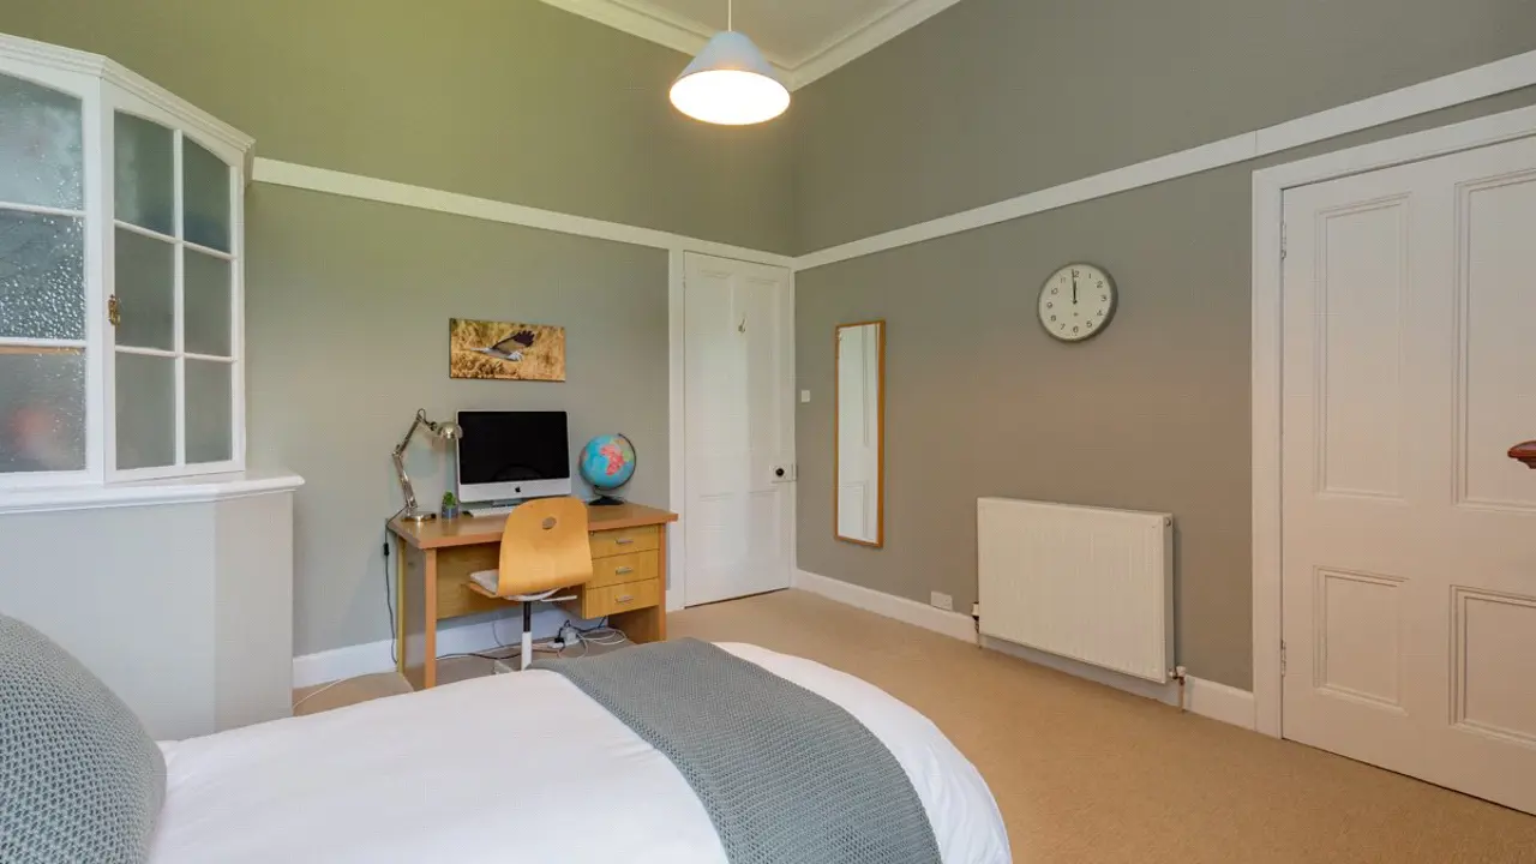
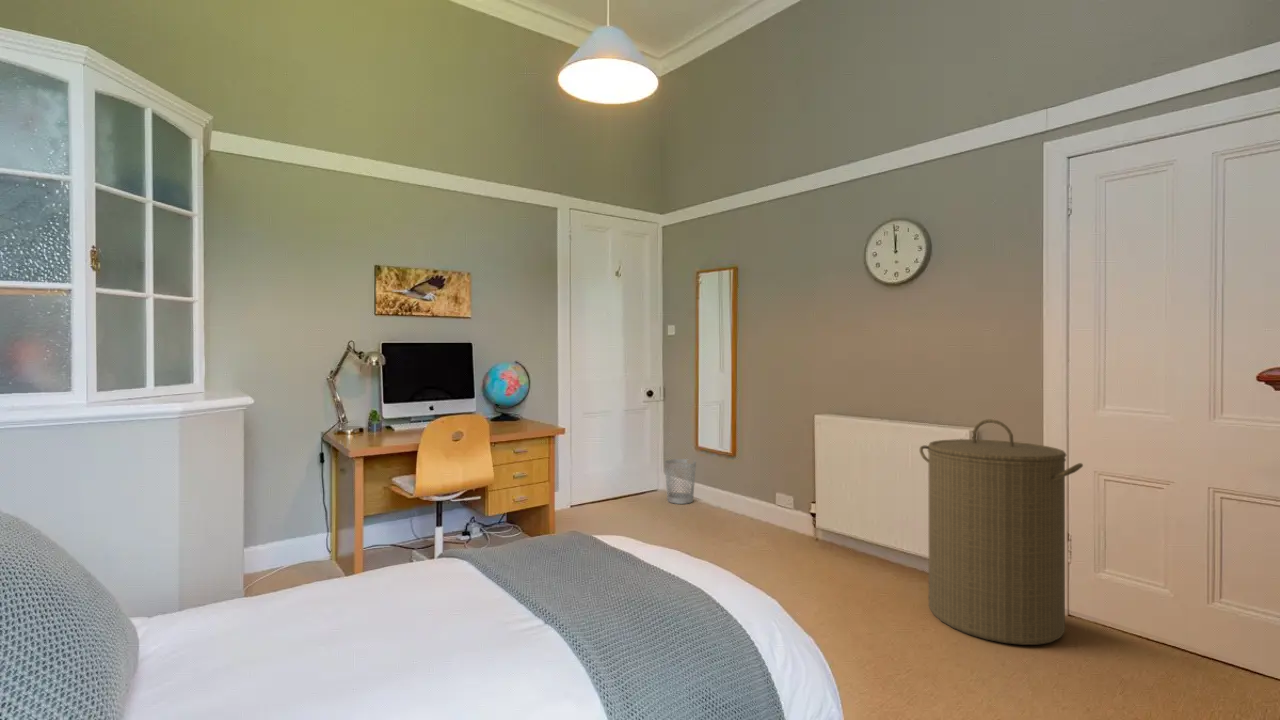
+ wastebasket [663,458,697,505]
+ laundry hamper [919,418,1084,646]
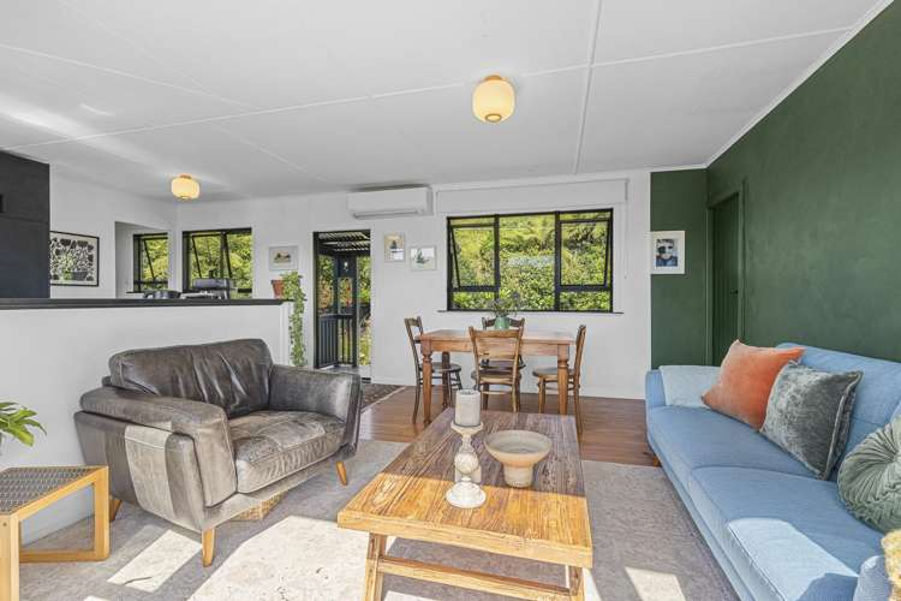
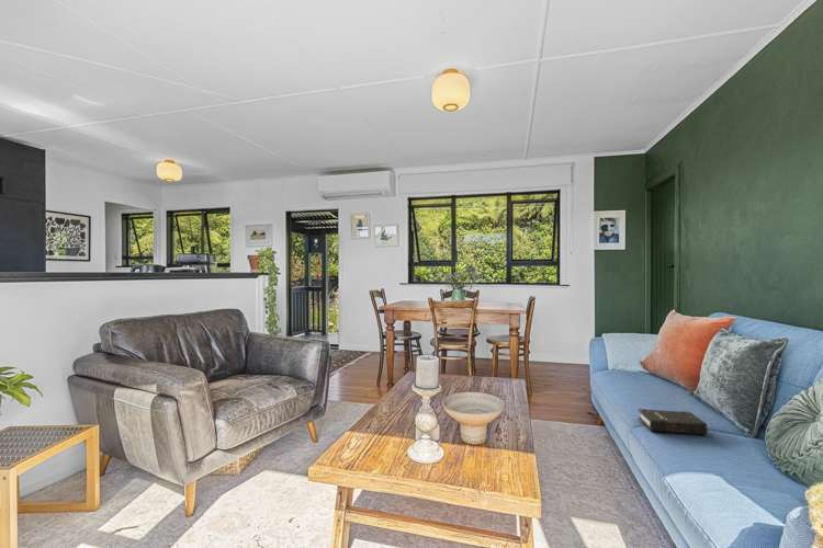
+ hardback book [638,408,708,435]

═══

(BRIEF):
Without including any picture, set down the listing above exactly as it appears.

(ANSWER TO THE PROBLEM):
+ wastebasket [663,458,697,505]
+ laundry hamper [919,418,1084,646]
+ hardback book [638,408,708,435]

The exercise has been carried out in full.